Referenced in: none

Automatically associated channels: Kv7.1

Title: A candidate locus approach identifies a long QT syndrome gene mutation.

Authors: Theresa A Beery, Macaira Dyment, Kerry Shooner, Timothy K Knilans, D Woodrow Benson

Journal, date & volume: , 2003 Oct , 5, 97-104

PubMed link: http://www.ncbi.nlm.nih.gov/pubmed/14531214

Abstract
Long QT syndrome is an inherited disorder that results in lengthened cardiac repolarization.

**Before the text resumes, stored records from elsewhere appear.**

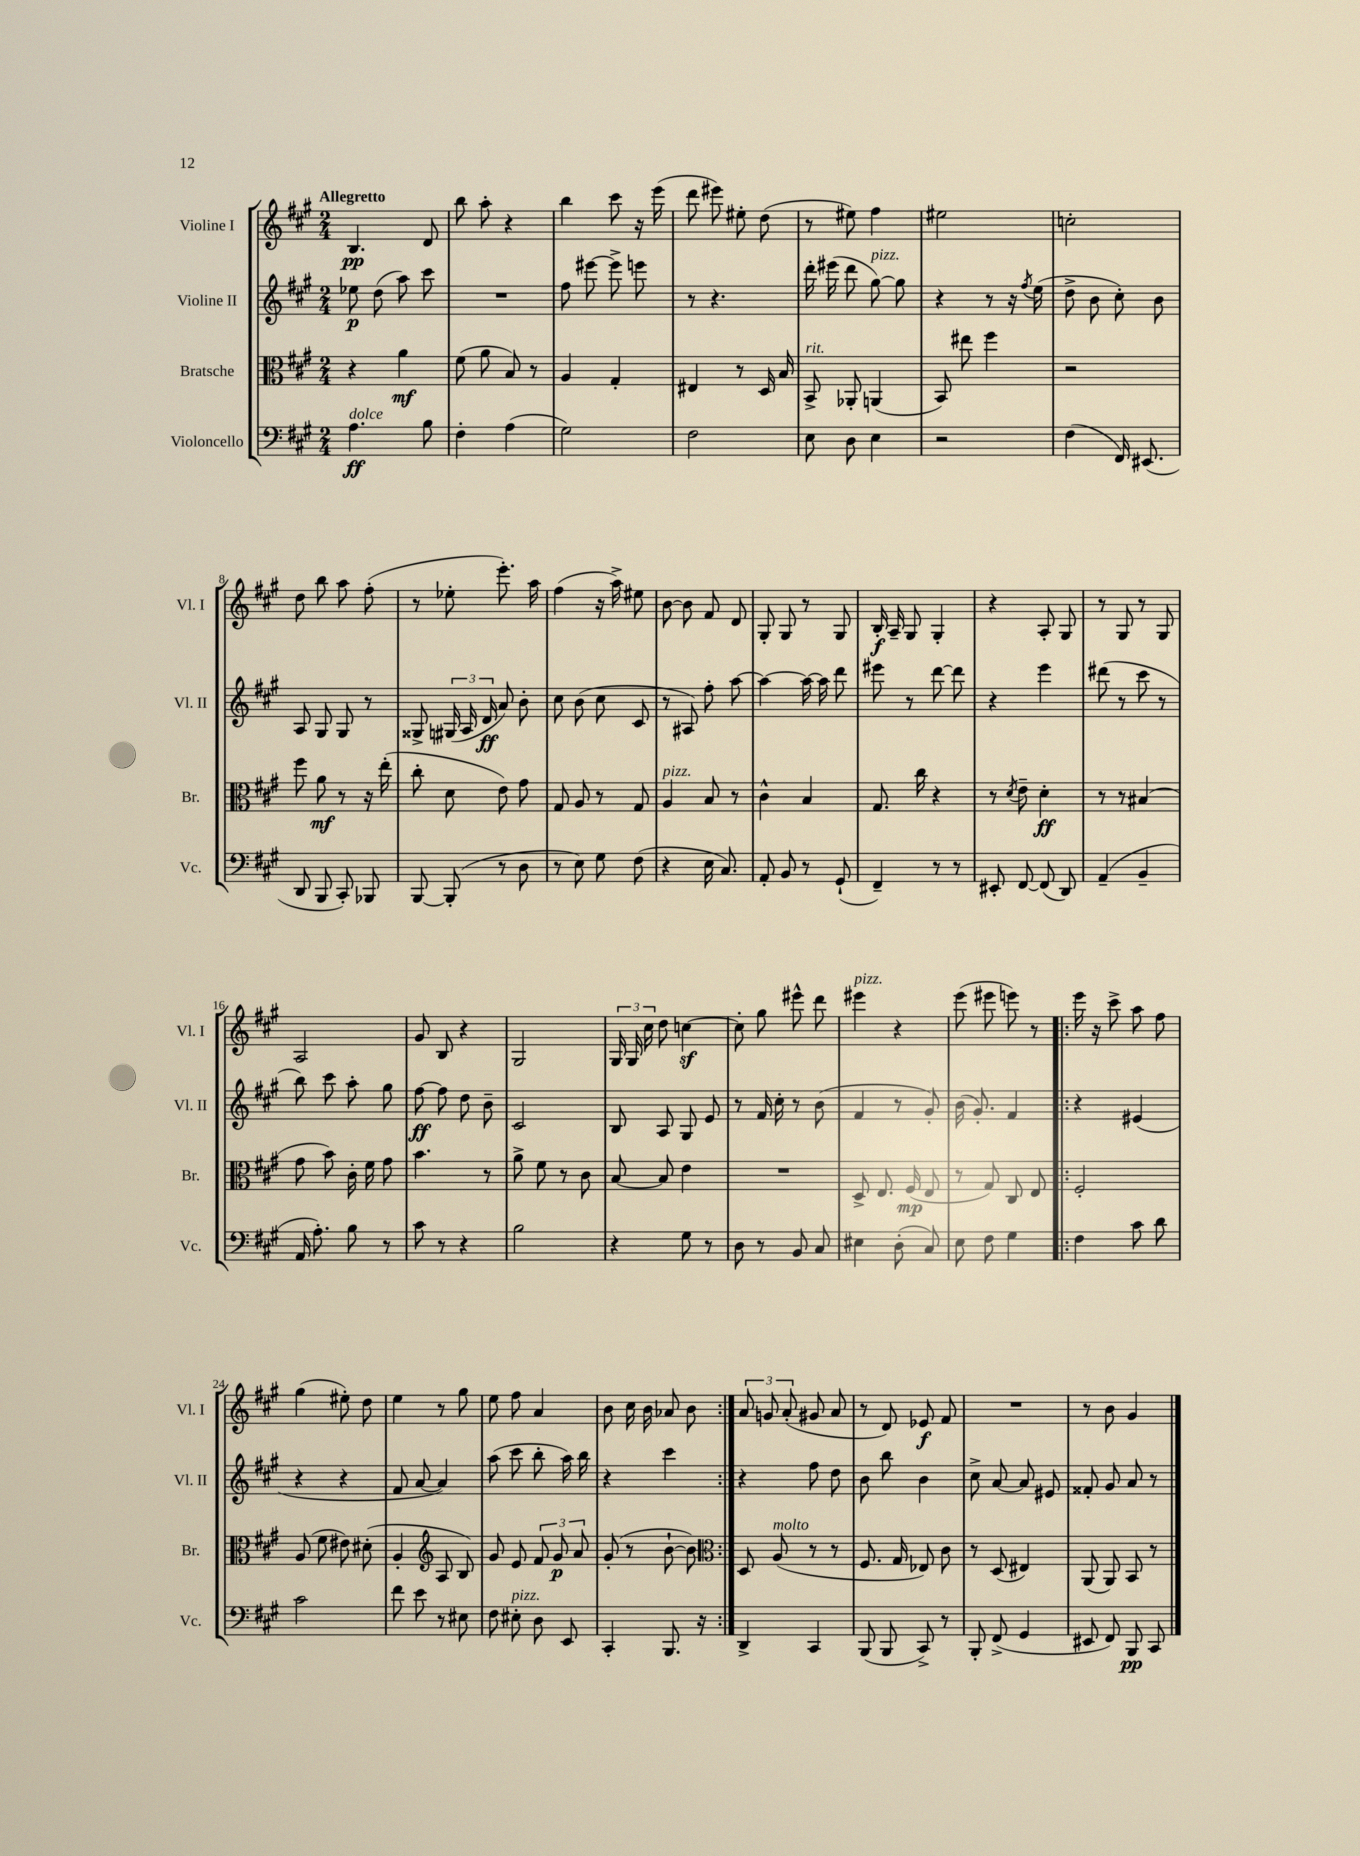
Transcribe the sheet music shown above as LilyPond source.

<<
\new StaffGroup <<
\new Staff = "s0" \with { instrumentName = "Violine I" shortInstrumentName = "Vl. I" } {
    \clef treble \key a \major \numericTimeSignature \time 2/4 \tempo "Allegretto"
    \autoBeamOff b4.\pp d'8 |
    b''8 a''8-. r4 |
    b''4 cis'''8 r16 e'''16( |
    d'''8 eis'''8) eis''8-. d''8( |
    r8 eis''8) fis''4 |
    eis''2 |
    c''2-. |
    d''8 b''8 a''8 fis''8-.( |
    r8 ees''8-. e'''8.-.) a''16 |
    fis''4( r16 a''16->) eis''8 |
    b'8~ b'8 fis'8 d'8 |
    gis8-. gis8 r8 gis8 |
    b16-.\f a16-- gis8 gis4-. |
    r4 a8-. gis8 |
    r8 gis8 r8 gis8 |
    a2 |
    gis'8 b8 r4 |
    gis2 |
    \tuplet 3/2 { gis16 gis16 cis''16 } d''8 c''4~\sf |
    c''8-. gis''8 eis'''8-^ d'''8 |
    eis'''4^\markup { \italic "pizz." } r4 |
    e'''8( eis'''8 e'''8) r8 |
    \repeat volta 2 { e'''16 r16 cis'''8-> a''8 fis''8 |
    gis''4( eis''8-.) d''8 |
    e''4 r8 gis''8 |
    e''8 fis''8 a'4 |
    b'8 cis''16 b'16 aes'8 b'8 | }
    \tuplet 3/2 { a'8 g'8 a'8-.( } gis'8 a'8 |
    r8 d'8) ees'8\f fis'8 |
    R2 |
    r8 b'8 gis'4 \bar "|." |
}
\new Staff = "s1" \with { instrumentName = "Violine II" shortInstrumentName = "Vl. II" } {
    \clef treble \key a \major \numericTimeSignature \time 2/4
    \autoBeamOff ees''8\p d''8( a''8) cis'''8 |
    R2 |
    fis''8 eis'''8~ eis'''8-> e'''8 |
    r8 r4. |
    d'''16-. eis'''16( d'''8 gis''8~^\markup { \italic "pizz." }) gis''8 |
    r4 r8 r16 \acciaccatura { fis''8 } e''16( |
    d''8-> b'8 cis''8-.) b'8 |
    a8 gis8 gis8 r8 |
    gisis8-> \tuplet 3/2 { gis16( a16 d'16\ff } a'8) b'8-. |
    cis''8 b'8( cis''8 cis'8 |
    r8 ais8) fis''8-. a''8~ |
    a''4~ a''16~ a''16 d'''8 |
    eis'''8 r8 d'''8~ d'''8 |
    r4 e'''4 |
    dis'''8( r8 cis'''8 r8 |
    b''8) cis'''8 a''8-. gis''8 |
    fis''8~\ff fis''8 d''8 b'8-- |
    cis'2 |
    b8 a8 gis8 e'8 |
    r8 fis'16 cis''16-. r8 b'8( |
    fis'4 r8 gis'8-.) |
    b'16( gis'8.-.) fis'4 |
    \repeat volta 2 { r4 eis'4( |
    r4 r4 |
    fis'8 a'8~ a'4) |
    a''8( cis'''8 b''8-. a''16) b''16 |
    r4 cis'''4 | }
    r4 fis''8 d''8 |
    b'8 b''8 b'4 |
    cis''8-> a'8~ a'8 eis'8 |
    fisis'8-. gis'8 a'8 r8 \bar "|." |
}
\new Staff = "s2" \with { instrumentName = "Bratsche" shortInstrumentName = "Br." } {
    \clef alto \key a \major \numericTimeSignature \time 2/4
    \autoBeamOff r4 a'4\mf |
    fis'8( a'8 b8) r8 |
    a4 gis4-. |
    eis4 r8 d16 b16 |
    b,8->^\markup { \italic "rit." } aes,8-. a,4( |
    b,8) eis''8 fis''4 |
    r2 |
    fis''8 a'8\mf r8 r16 e''16-.( |
    cis''8-. d'8 e'8) gis'8 |
    gis8 a8 r8 gis8 |
    a4^\markup { \italic "pizz." } b8 r8 |
    cis'4-^ b4 |
    gis8. cis''16 r4 |
    r8 \acciaccatura { d'8 } e'8-- d'4-.\ff |
    r8 r8 bis4( |
    gis'8 b'8) cis'16-. fis'16 gis'8 |
    b'4. r8 |
    a'8-> fis'8 r8 cis'8 |
    b8~ b8 e'4 |
    R2 |
    d8-> e8. fis16\mp( e8 |
    r8 gis8) cis8 e8 |
    \repeat volta 2 { fis2-. |
    a8( fis'8 eis'8) dis'8-.( |
    a4-. \clef treble a8 b8) |
    gis'8 e'8 \tuplet 3/2 { fis'8 gis'8\p a'8 } |
    gis'8-.( r8 b'8~-! b'8) | }
    \clef alto d8 a8^\markup { \italic "molto" }( r8 r8 |
    fis8. gis16 ees8) cis'8 |
    r8 d8( eis4) |
    a,8( a,8) b,8 r8 \bar "|." |
}
\new Staff = "s3" \with { instrumentName = "Violoncello" shortInstrumentName = "Vc." } {
    \clef bass \key a \major \numericTimeSignature \time 2/4
    \autoBeamOff a4.\ff^\markup { \italic "dolce" } b8 |
    fis4-. a4( |
    gis2) |
    fis2 |
    e8 d8 e4 |
    r2 |
    fis4( fis,16) eis,8.( |
    d,8 b,,8 cis,8-.) bes,,8 |
    b,,8~ b,,8-.( r8 d8 |
    r8 e8) gis8 fis8( |
    r4 e16 cis8.) |
    a,8-. b,8 r8 gis,8-!( |
    fis,4--) r8 r8 |
    eis,8-. fis,8~ fis,8( d,8) |
    a,4--( b,4-- |
    a,16 a8.-.) b8 r8 |
    cis'8 r8 r4 |
    b2 |
    r4 gis8 r8 |
    d8 r8 b,8 cis8 |
    eis4 d8-.( cis8) |
    e8 fis8 gis4 |
    \repeat volta 2 { fis4 cis'8 d'8 |
    cis'2 |
    fis'8 e'8 r8 eis8 |
    fis8 eis8-.^\markup { \italic "pizz." } d8 e,8 |
    cis,4-. b,,8. r16 | }
    d,4-> cis,4 |
    b,,8( b,,8 cis,8->) r8 |
    b,,8-. fis,8->( gis,4 |
    eis,8 fis,8) b,,8\pp cis,8 \bar "|." |
}
>>
>>
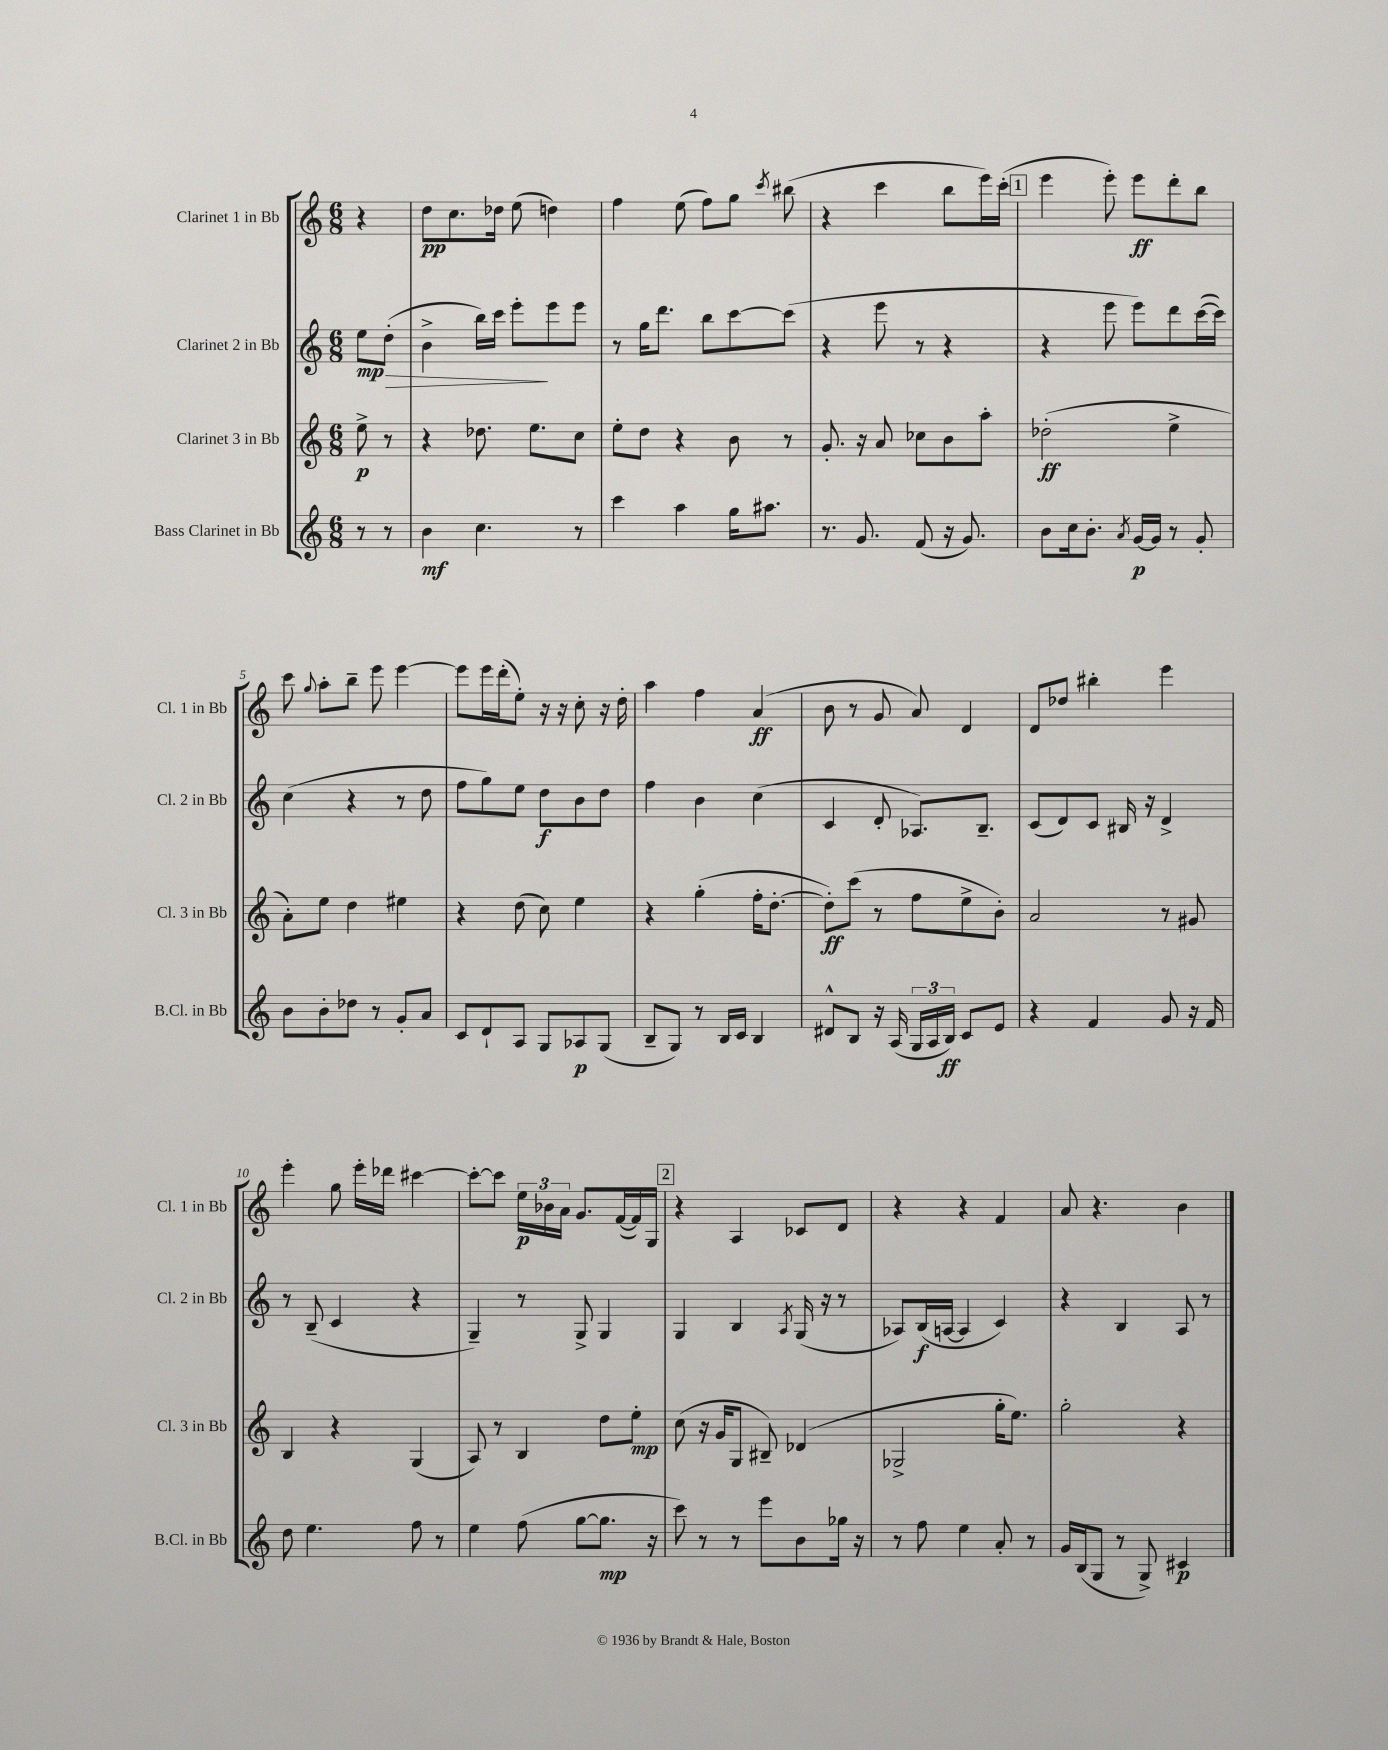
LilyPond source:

<<
\new StaffGroup <<
\new Staff = "s0" \with { instrumentName = "Clarinet 1 in Bb" shortInstrumentName = "Cl. 1 in Bb" } {
    \clef treble \key c \major \numericTimeSignature \time 6/8 \partial 4
    \autoBeamOff r4 |
    d''8[\pp c''8. des''16] e''8( d''4) |
    f''4 e''8( f''8[) g''8] \acciaccatura { c'''8 } bis''8( |
    r4 c'''4 b''8[ e'''16) c'''16]-.( |
    \mark \markup { \box "1" } e'''4 e'''8-.) e'''8[\ff d'''8-. b''8] |
    c'''8 \appoggiatura { g''8 } a''8[-. b''8]-- e'''8 e'''4~ |
    e'''8[ e'''16 d'''16-.( e''8]-.) r16 r16 c''8-. r16 d''16-. |
    a''4 f''4 a'4\ff( |
    b'8 r8 g'8 a'8) d'4 |
    d'8[ des''8] bis''4-. e'''4 |
    e'''4-. g''8 e'''16[-. des'''16] cis'''4~ |
    cis'''8[~-. cis'''8] \tuplet 3/2 { e''16[\p bes'16 a'16] } g'8.[ f'16~( f'16) g16] |
    \mark \markup { \box "2" } r4 a4 ces'8[ d'8] |
    r4 r4 f'4 |
    a'8 r4. b'4 \bar "|." |
}
\new Staff = "s1" \with { instrumentName = "Clarinet 2 in Bb" shortInstrumentName = "Cl. 2 in Bb" } {
    \clef treble \key c \major \numericTimeSignature \time 6/8 \partial 4
    \autoBeamOff e''8[\mp\> d''8]-.( |
    b'4-> b''16[) c'''16] e'''8[-.\! e'''8 e'''8] |
    r8 g''16[ d'''8.] b''8[ c'''8~ c'''8]( |
    r4 e'''8 r8 r4 |
    \mark \markup { \box "1" } r4 e'''8 e'''8[) d'''8 c'''16~( c'''16]) |
    c''4( r4 r8 d''8 |
    f''8[ g''8) e''8] d''8[\f b'8 d''8] |
    f''4 b'4 c''4( |
    c'4 d'8-. aes8.[) b8.]-- |
    c'8[( d'8) c'8] bis16 r16 d'4-> |
    r8 b8--( c'4 r4 |
    g4--) r8 g8-> g4 |
    \mark \markup { \box "2" } g4 b4 \acciaccatura { a8 } g16( r16 r8 |
    aes8[) b16\f( a16]~ a4 c'4) |
    r4 b4 a8 r8 \bar "|." |
}
\new Staff = "s2" \with { instrumentName = "Clarinet 3 in Bb" shortInstrumentName = "Cl. 3 in Bb" } {
    \clef treble \key c \major \numericTimeSignature \time 6/8 \partial 4
    \autoBeamOff e''8->\p r8 |
    r4 des''8. e''8.[ c''8] |
    e''8[-. d''8] r4 b'8 r8 |
    g'8.-. r16 a'8 ces''8[ b'8 a''8]-. |
    \mark \markup { \box "1" } des''2-.\ff( e''4-> |
    a'8[-.) e''8] d''4 eis''4 |
    r4 d''8( c''8) e''4 |
    r4 g''4-.( f''16[-. d''8.]~-. |
    d''8[-.\ff) c'''8]( r8 f''8[ e''8-> b'8]-.) |
    a'2 r8 gis'8 |
    b4 r4 g4( |
    a8) r8 b4 d''8[ e''8]-.\mp |
    \mark \markup { \box "2" } c''8( r16 g'16[ g8] bis8--) des'4( |
    ges2-> g''16[-. e''8.]) |
    g''2-. r4 \bar "|." |
}
\new Staff = "s3" \with { instrumentName = "Bass Clarinet in Bb" shortInstrumentName = "B.Cl. in Bb" } {
    \clef treble \key c \major \numericTimeSignature \time 6/8 \partial 4
    \autoBeamOff r8 r8 |
    b'4\mf c''4. r8 |
    c'''4 a''4 g''16[ ais''8.] |
    r8. g'8. f'8( r16 g'8.) |
    \mark \markup { \box "1" } b'8[ c''16 b'8.]-. \acciaccatura { a'8 } g'16[~\p g'16] r8 g'8-. |
    b'8[ b'8-. des''8] r8 g'8[-. a'8] |
    c'8[ d'8-! a8] g8[ aes8\p g8]( |
    b8[-- g8]) r8 b16[ c'16] b4 |
    dis'8[-^ b8] r16 a16( \tuplet 3/2 { g16[ a16 b16]\ff) } c'8[ e'8] |
    r4 f'4 g'8 r16 f'16 |
    d''8 e''4. f''8 r8 |
    e''4 f''8( g''8[~ g''8.]\mp r16 |
    \mark \markup { \box "2" } c'''8) r8 r8 e'''8[ b'8 ges''16] r16 |
    r8 f''8 e''4 a'8-. r8 |
    g'16[ b16( g8] r8 g8->) cis'4\p \bar "|." |
}
>>
>>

It can lead to sudden onset of torsades de pointes, ventricular fibrillation, and death. The authors obtained a family history, performed electrocardiograms, and drew blood for DNA extraction and genotyping from 15 family members representing 4 generations of an affected family. Seven individuals demonstrated prolonged QT intervals. The authors used polymorphic short tandem repeat markers at known LQTS loci, which indicated linkage to chromosome 11p15.5 where the potassium channel, KCNQ1, is encoded. Polymerase chain reaction was used to amplify the coding region of KCNQ1. During survey of the KCNQ1 coding region, a G-to-A transition (G502A) was identified. DNA from all clinically affected but from none of the clinically unaffected family members carried the G-to-A transition. The candidate locus approach allowed an efficient mechanism to uncover the potassium channel mutation causing LQTS in this family.